Venezuelan
archbishop calls
Condi
Rice a clumsy liar
By Liza Figueroa-Clark
Venezuelanalysis.com
CARACAS, Venezuela — Venezuela’s Foreign Minister Nicolas Maduro last
Thursday rejected comments made by U.S. Secretary of State Condoleeza Rice on
Wednesday, which accused Chavez of “destroying” Venezuela
“economically and politically.”
“I believe there is an
assault on democracy in Venezuela and I believe that there are significant human
rights issues in Venezuela,” Rice told the House Foreign Affairs Committee ,
adding, “I do believe that the president of Venezuela is really, really
destroying his own country, economically, politically,” according to
Reuters.
“I believe that
[Venezuela] is in a negative
transition,” Rice said, but warned that she did not want to get into a
“rhetorical contest” with Chavez.
In response, Maduro, speaking
from Ecuador said, “No
U.S. official has the morality to
qualify Venezuelan democracy or the democratic leadership of President Chavez
and life in our society.”
Maduro said Rice’s comments
form part of a new campaign aimed at undermining support for Venezuela’s democracy and Chavez’s leadership at
the international level, and said that the new campaign was being promoted and
financed by the U.S.
Maduro added that for years
the U.S. has been busy
killing the peoples of Iraq
and Afghanistan and that it
was now turning its gaze to South America in
order to destroy its regional unity.

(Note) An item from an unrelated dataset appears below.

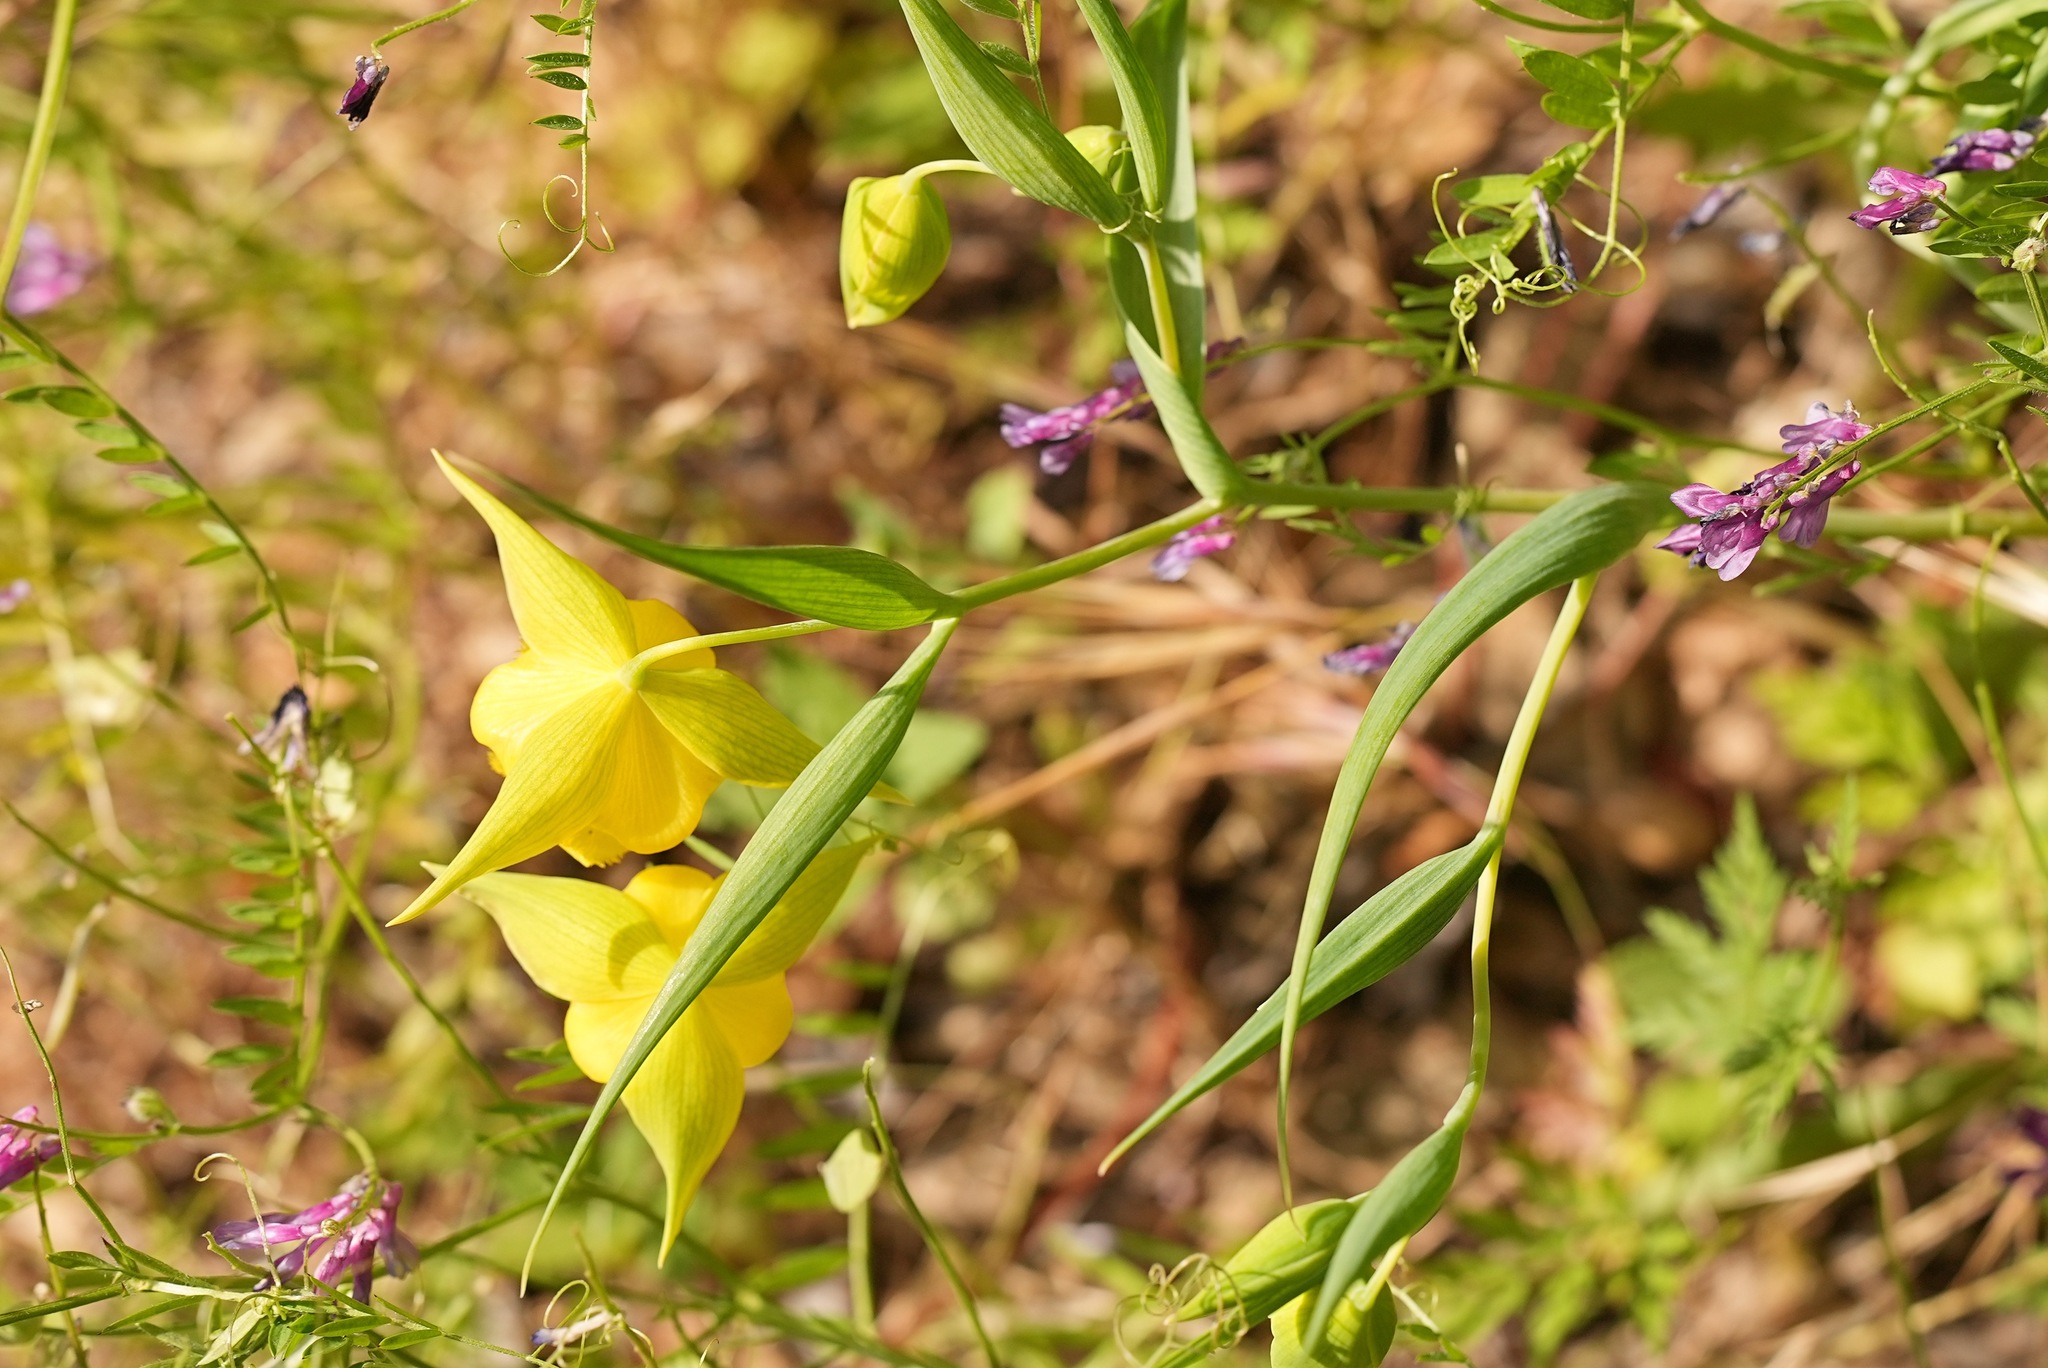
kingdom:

Maduro called on the peoples of the world
to “put these representatives of the empire who want to be the government of the
World, in their place.”
Venezuelan bishop calls Rice
a “clumsy liar”
Other comments Rice made on
Wednesday in relation to Venezuela also angered outspoken government critic
Monsignor Roberto Lückert, Archbishop of Coro, Falcón state, and vice-president
of the Venezuelan Bishops’ Conference (CEV).
Rice claimed that the
Venezuelan Catholic Church was “under fire” from the Venezuelan government and
said that U.S. officials had met with
Venezuelan Catholic authorities.
“This lady was way out of
line when she said such things that are not true . This is a lie. I am the
vice-president of the Venezuelan Bishops' Conference and I have never felt that
we have been invited or asked for a hearing with the board of directors of the
CEV to say what this lady claims,” said Monsignor Lückert, according to the
Venezuelan daily, El
Universal.
Monsignor Lückert told Union Radio, a private radio station, on
Thursday, that the CEV’s board of directors had met recently but “it has not
talked about the fact that the US Ambassador to Venezuela or any other US official is
concerned about us. I think this lady was very clumsy” to speak otherwise, he
said.
Rice’s comments are the
latest in a series of recent verbal attacks against Venezuela by U.S. government
officials. Late last month, the recently nominated U.S. deputy
Secretary of State, John Negroponte accused President Chavez of being “a threat
to Latin American democracies.” The following day, U.S. President George W. Bush
expressed his concern at the state of democracy in Venezuela.
During a recent visit to
Argentina , the U.S.
Assistant Secretary of Western Hemispheric Affairs, Thomas Shannon, said that
the relationship between the U.S. and Venezuela was “really poor,” and
claimed that Chavez had not made moves “to try and improve the
situation.”
Shannon said that the
U.S. government had hopes that
relations between the two countries would improve, and said the Bush
administration was always open to dialogue. However, he sais that there were
“differences and concerns” in relation to some of Chavez’s decisions, though he
did not elaborate on what they were.